I'm trying to optimize a Python algorithm by implementing it in Cython. My question is regarding a certain performance bottleneck that exists in the following code:
@cython.boundscheck(False) # turn off bounds-checking for entire function
def anglesToRGB( np.ndarray[double, ndim=2] y, np.ndarray[double, ndim=2] x ):
cdef double angle
cdef double Hp
cdef double C
cdef double X
cdef np.ndarray[double, ndim=3] res = np.zeros([y.shape[0], y.shape[1], 3], dtype=np.float64)
for i in xrange(y.shape[0]):
for j in xrange(y.shape[1]):
angle = atan2( y[i,j], x[i,j] )*180.0/PI+180
C = sqrt(pow(y[i,j],2)+pow(x[i,j],2))/360.0 #Chroma
Hp = angle/60.0
X = C*(1-fabs( Hp%2-1))
C *= 255
X *= 255
if (0. <= Hp < 1.):
res[i,j,:] = [C,X,0]
elif (1. <= Hp < 2.):
res[i,j,:] = [X,C,0]
elif (2. <= Hp < 3.):
res[i,j,:] = [0,C,X]
elif (3. <= Hp < 4.):
res[i,j,:] = [0,X,C]
elif (4. <= Hp < 5.):
res[i,j,:] = [X,C,C]
else:
res[i,j,:] = [C,0,X]
return res
I've identified the major bottleneck to be when i assign a list of values to a slice of the res array, like with
res[i,j,:] = [C,X,0]
However, if i change the assignment to
res[i,j,0] = C
res[i,j,1] = X
res[i,j,2] = 0
Then the code runs orders of magnitude faster. To me this is strange because surely the Cython compiler should be smart enough to do this for me? Or do i need to provide it with some hints first?
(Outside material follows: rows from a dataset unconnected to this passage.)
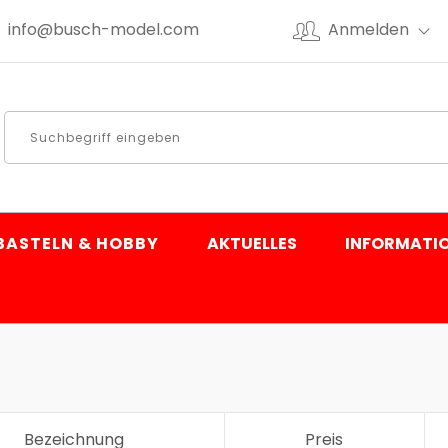
info@busch-model.com
Anmelden
BASTELN & HOBBY
AKTUELLES
INFORMATI
Bezeichnung
Preis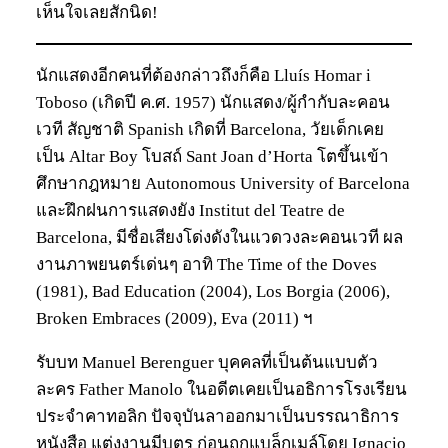
เห็นใจเลยสักนิด!
นักแสดงอีกคนที่ต้องกล่าวถึงก็คือ Lluís Homar i
Toboso (เกิดปี ค.ศ. 1957) นักแสดง/ผู้กำกับละคอน
เวที สัญชาติ Spanish เกิดที่ Barcelona, วัยเด็กเคย
เป็น Altar Boy โบสถ์ Sant Joan d’Horta โตขึ้นเข้า
ศึกษากฎหมาย Autonomous University of Barcelona
และฝึกฝนการแสดงยัง Institut del Teatre de
Barcelona, มีชื่อเสียงโด่งดังในแวดวงละคอนเวที ผล
งานภาพยนตร์เด่นๆ อาทิ The Time of the Doves
(1981), Bad Education (2004), Los Borgia (2006),
Broken Embraces (2009), Eva (2011) ฯ
รับบท Manuel Berenguer บุคคลที่เป็นต้นแบบตัว
ละคร Father Manolo ในอดีตเคยเป็นอธิการโรงเรียน
ประจำคาทอลิก ปัจจุบันลาออกมาเป็นบรรณาธิการ
หนังสือ แต่งงานมีบุตร ก่อนถูกแบล็กเมล์โดย Ignacio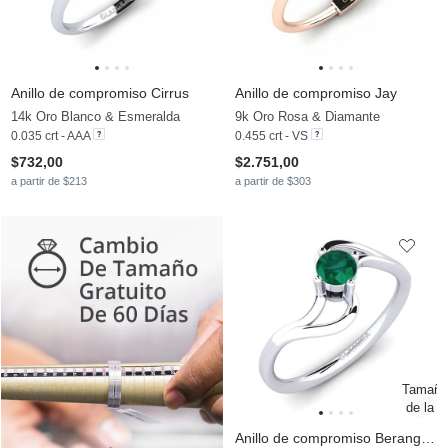
Anillo de compromiso Cirrus
Anillo de compromiso Jay
14k Oro Blanco & Esmeralda
9k Oro Rosa & Diamante
0.035 crt - AAA
0.455 crt - VS
$732,00
$2.751,00
a partir de $213
a partir de $303
Anillo de compromiso Berangaria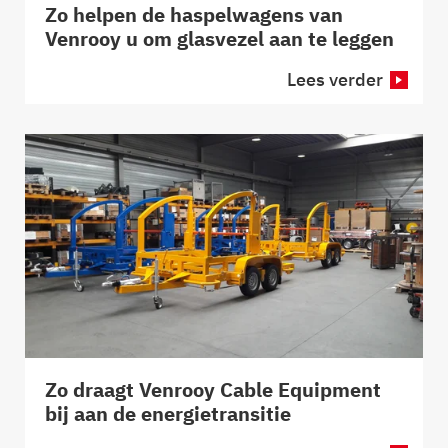
Zo helpen de haspelwagens van
Venrooy u om glasvezel aan te leggen
Lees verder
Zo draagt Venrooy Cable Equipment
bij aan de energietransitie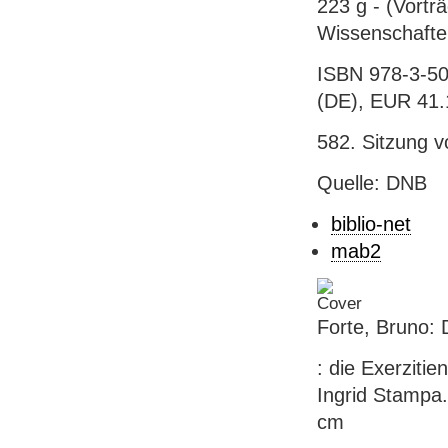
223 g - (Vortr
Wissenschafte
ISBN 978-3-50
(DE), EUR 41.
582. Sitzung 
Quelle: DNB
biblio-net
mab2
Forte, Bruno: 
: die Exerziti
Ingrid Stampa.
cm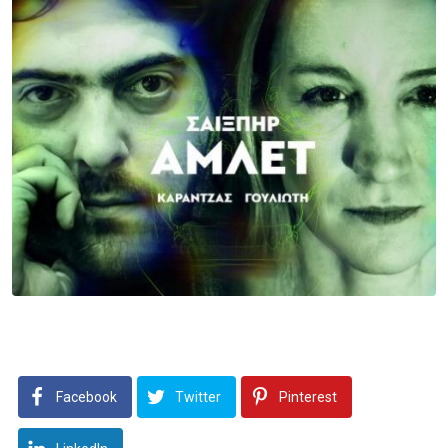
Facebook
Twitter
Pinterest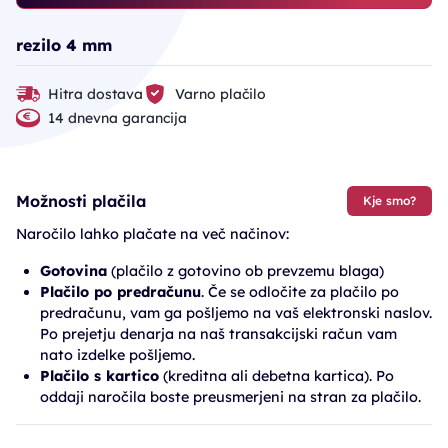
rezilo 4 mm
Hitra dostava
Varno plačilo
14 dnevna garancija
Možnosti plačila
Kje smo?
Naročilo lahko plačate na več načinov:
Gotovina
(plačilo z gotovino ob prevzemu blaga)
Plačilo po predračunu
. Če se odločite za plačilo po
predračunu, vam ga pošljemo na vaš elektronski naslov.
Po prejetju denarja na naš transakcijski račun vam
nato izdelke pošljemo.
Plačilo s kartico
(kreditna ali debetna kartica). Po
oddaji naročila boste preusmerjeni na stran za plačilo.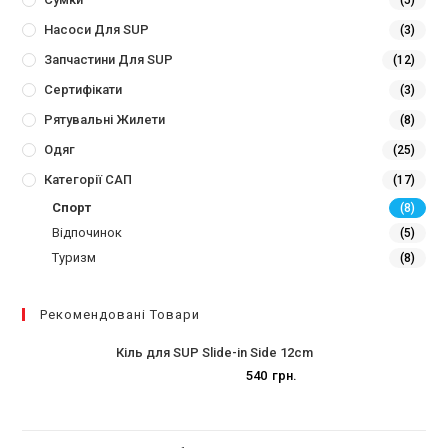
(5)
Насоси Для SUP
(3)
Запчастини Для SUP
(12)
Сертифікати
(3)
Рятувальні Жилети
(8)
Одяг
(25)
Категорії САП
(17)
Спорт
(8)
Відпочинок
(5)
Туризм
(8)
Рекомендовані Товари
Кіль для SUP Slide-in Side 12cm
540
грн.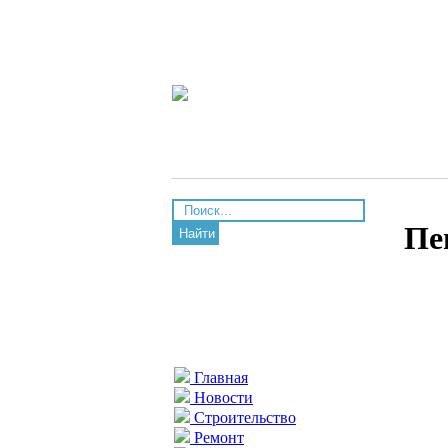
Пе
Найти
Главная
Новости
Строительство
Ремонт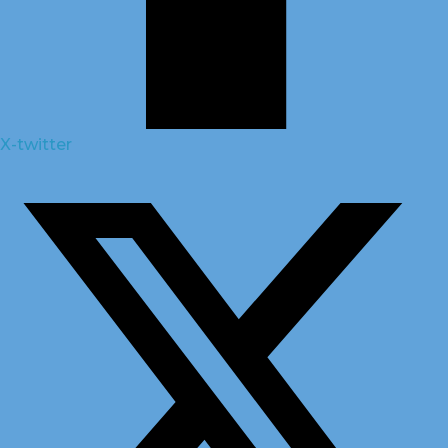
X-twitter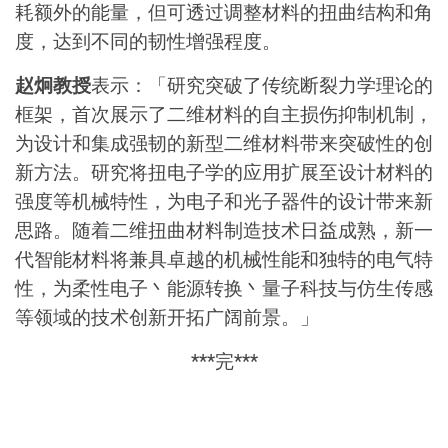
耗额外的能量，但可透过调整材料的扭曲结构和角
度，达到不同的韧性增强程度。
赵炯教授
表示：「研究突破了传统断裂力学理论的
框架，首次展示了二维材料的自主损伤抑制机制，
为设计和集成强韧的新型二维材料带来突破性的创
新方法。研究将扭电子学的应用扩展至设计材料的
强度等机械特性，为电子和光子器件的设计带来新
思路。随着二维扭曲材料制造技术日益成熟，新一
代智能材料将兼具卓越的机械性能和独特的电气特
性，为柔性电子丶能源转换丶量子科技与仿生传感
等领域的技术创新开拓广阔前景
。」
***
完
***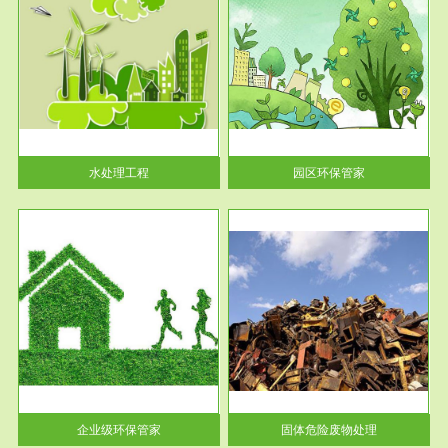
服务范围
园区环保管家
2016 年 4 月，环保部下发《关
于积极发挥环境保护作用促进供
给侧结...
水处理工程
园区环保管家
服务范围
固体危险废物处理
法情
固体废物解释：固体废物是指人
性及
们在生产建设、日常生活和其他
活动中...
企业级环保管家
固体危险废物处理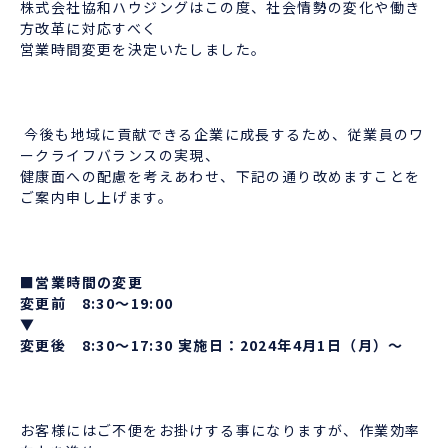
株式会社協和ハウジングはこの度、社会情勢の変化や働き
方改革に対応すべく
営業時間変更を決定いたしました。
今後も地域に貢献できる企業に成長するため、従業員のワ
ークライフバランスの実現、
健康面への配慮を考えあわせ、下記の通り改めますことを
ご案内申し上げます。
■営業時間の変更
変更前 8:30～19:00
▼
変更後 8:30～17:30 実施日：2024年4月1日（月）～
お客様にはご不便をお掛けする事になりますが、作業効率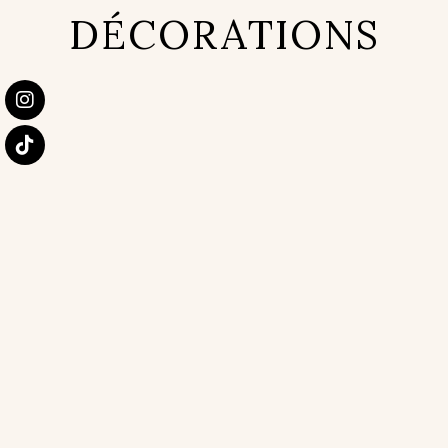
DÉCORATIONS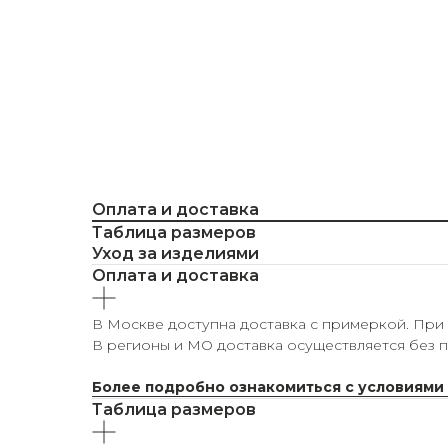
Оплата и доставка
Таблица размеров
Уход за изделиями
Оплата и доставка
В Москве доступна доставка с примеркой. При з
В регионы и МО доставка осуществляется без п
Более подробно ознакомиться с условиями
Таблица размеров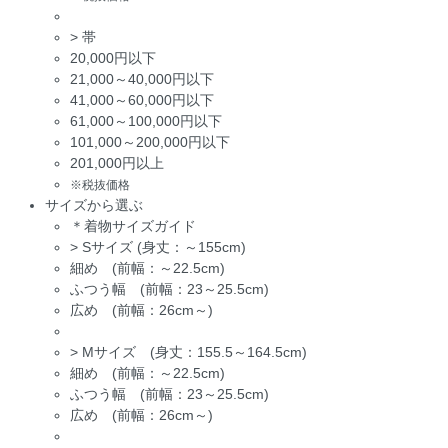
>
帯
20,000円以下
21,000～40,000円以下
41,000～60,000円以下
61,000～100,000円以下
101,000～200,000円以下
201,000円以上
※税抜価格
サイズから選ぶ
＊着物サイズガイド
>
Sサイズ (身丈：～155cm)
細め (前幅：～22.5cm)
ふつう幅 (前幅：23～25.5cm)
広め (前幅：26cm～)
>
Mサイズ (身丈：155.5～164.5cm)
細め (前幅：～22.5cm)
ふつう幅 (前幅：23～25.5cm)
広め (前幅：26cm～)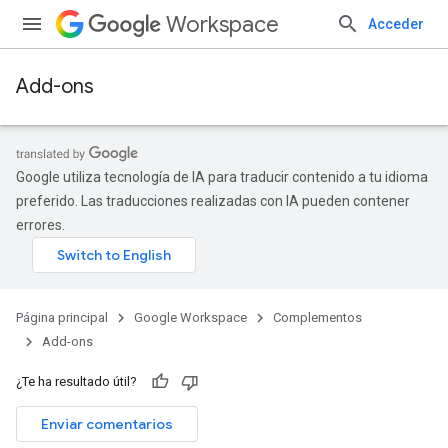
Workspace
Acceder
Add-ons
Google utiliza tecnología de IA para traducir contenido a tu idioma
preferido. Las traducciones realizadas con IA pueden contener
errores.
Página principal
Google Workspace
Complementos
Add-ons
¿Te ha resultado útil?
Enviar comentarios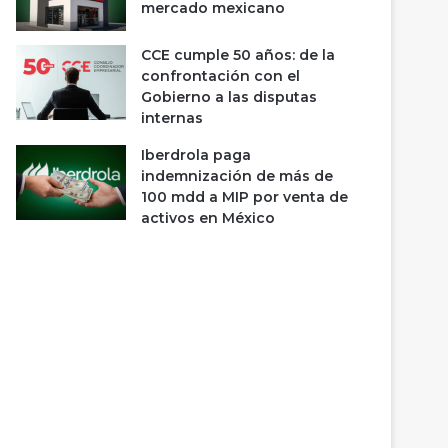
mercado mexicano
CCE cumple 50 años: de la
confrontación con el
Gobierno a las disputas
internas
Iberdrola paga
indemnización de más de
100 mdd a MIP por venta de
activos en México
I should note that changing the slicing to 0:3 instead of : and making the list of values a numpy array doesn't improve the performance.
What i'd like to know is why this operation is killing performance so badly and if there's any way to solve it without having to sacrifice the convenient list and slice notation.
Best regards